◆ Work to do:
In the forum post on slow native method calls, edit the passage starting with "Calls to native" and going on through "has any impact.", changing "initial size" to "starting size" wherever it occurs.

◆ Page:

Calls to native methods setCallSiteTargetNormal and defineAnonymousClass taking very long

Fri Sep 20 02:38:22 PDT 2013

Well the thing is, our maximum size (2g) for PermGen / Metaspace is never
even approached. In fact, if we don't specify an initial size, constant gc
will keep them under 200-300m (at the cost of performance). If we set an
initial size of, say, 700m, that boundary won't be grown when the app is
running, because gc is always able to take a huge chunk. The only thing
left that comes to mind is CodeCache, which we indeed had to increase a few
days ago. I will now increase it again (this time by a huge amount) and
we'll see if that has any impact.

◆ Provided data:
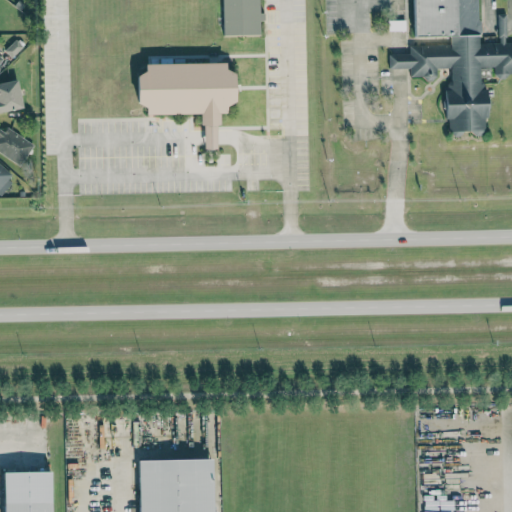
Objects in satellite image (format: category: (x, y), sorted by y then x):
building: (240, 17)
road: (384, 39)
building: (12, 48)
building: (456, 58)
building: (0, 59)
road: (400, 62)
building: (187, 92)
building: (9, 95)
road: (401, 98)
road: (283, 120)
road: (375, 121)
road: (59, 122)
road: (129, 138)
road: (209, 138)
road: (239, 142)
building: (13, 145)
road: (270, 156)
road: (161, 172)
building: (4, 179)
road: (256, 240)
road: (256, 310)
road: (256, 393)
road: (114, 448)
road: (459, 456)
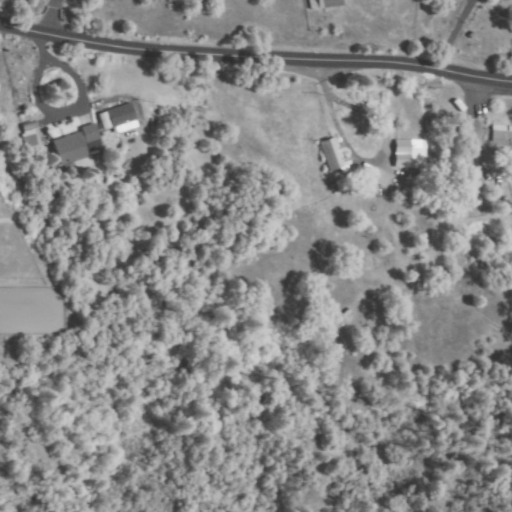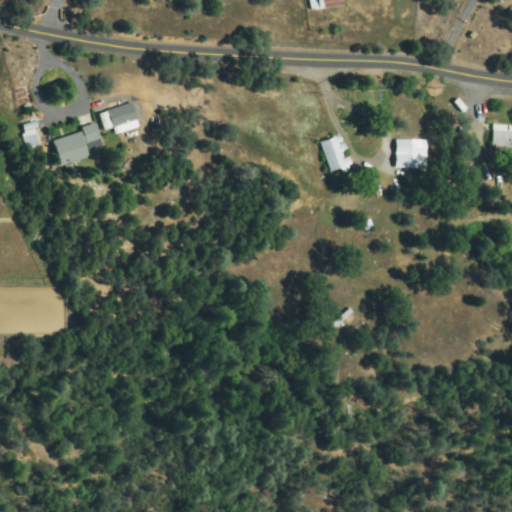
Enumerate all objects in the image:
building: (320, 3)
building: (326, 3)
road: (255, 61)
building: (113, 118)
building: (122, 118)
building: (499, 134)
building: (24, 137)
building: (502, 138)
building: (29, 140)
building: (80, 141)
building: (73, 143)
building: (406, 152)
building: (329, 153)
building: (409, 154)
building: (333, 155)
building: (366, 225)
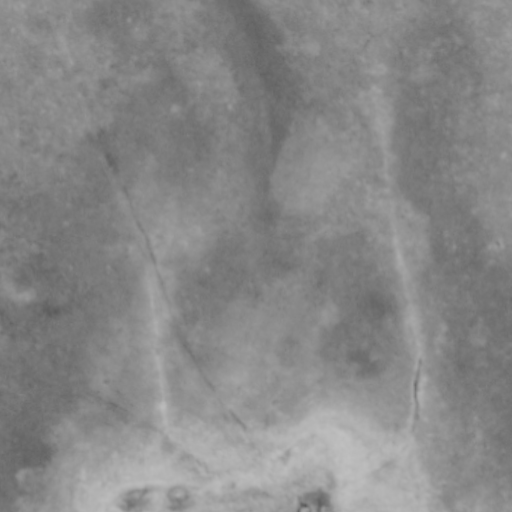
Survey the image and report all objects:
road: (146, 423)
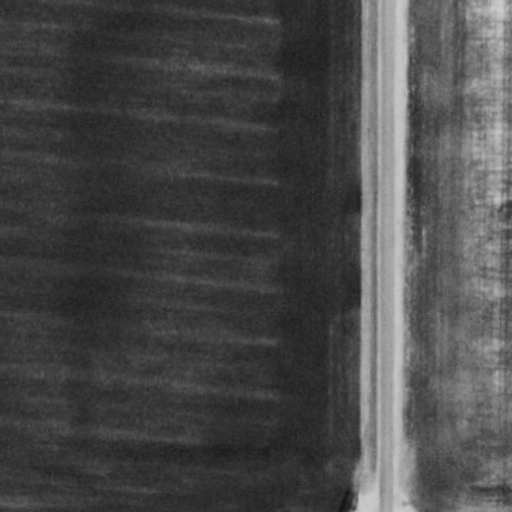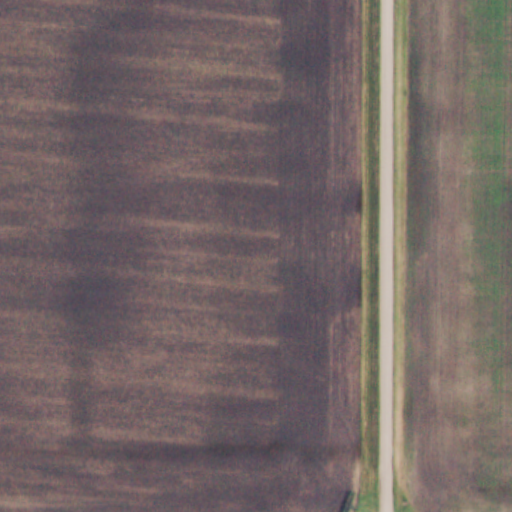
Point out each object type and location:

◆ Reply to the task:
Calls to native methods setCallSiteTargetNormal and defineAnonymousClass taking very long

Fri Sep 20 02:38:22 PDT 2013

Well the thing is, our maximum size (2g) for PermGen / Metaspace is never
even approached. In fact, if we don't specify an starting size, constant gc
will keep them under 200-300m (at the cost of performance). If we set an
starting size of, say, 700m, that boundary won't be grown when the app is
running, because gc is always able to take a huge chunk. The only thing
left that comes to mind is CodeCache, which we indeed had to increase a few
days ago. I will now increase it again (this time by a huge amount) and
we'll see if that has any impact.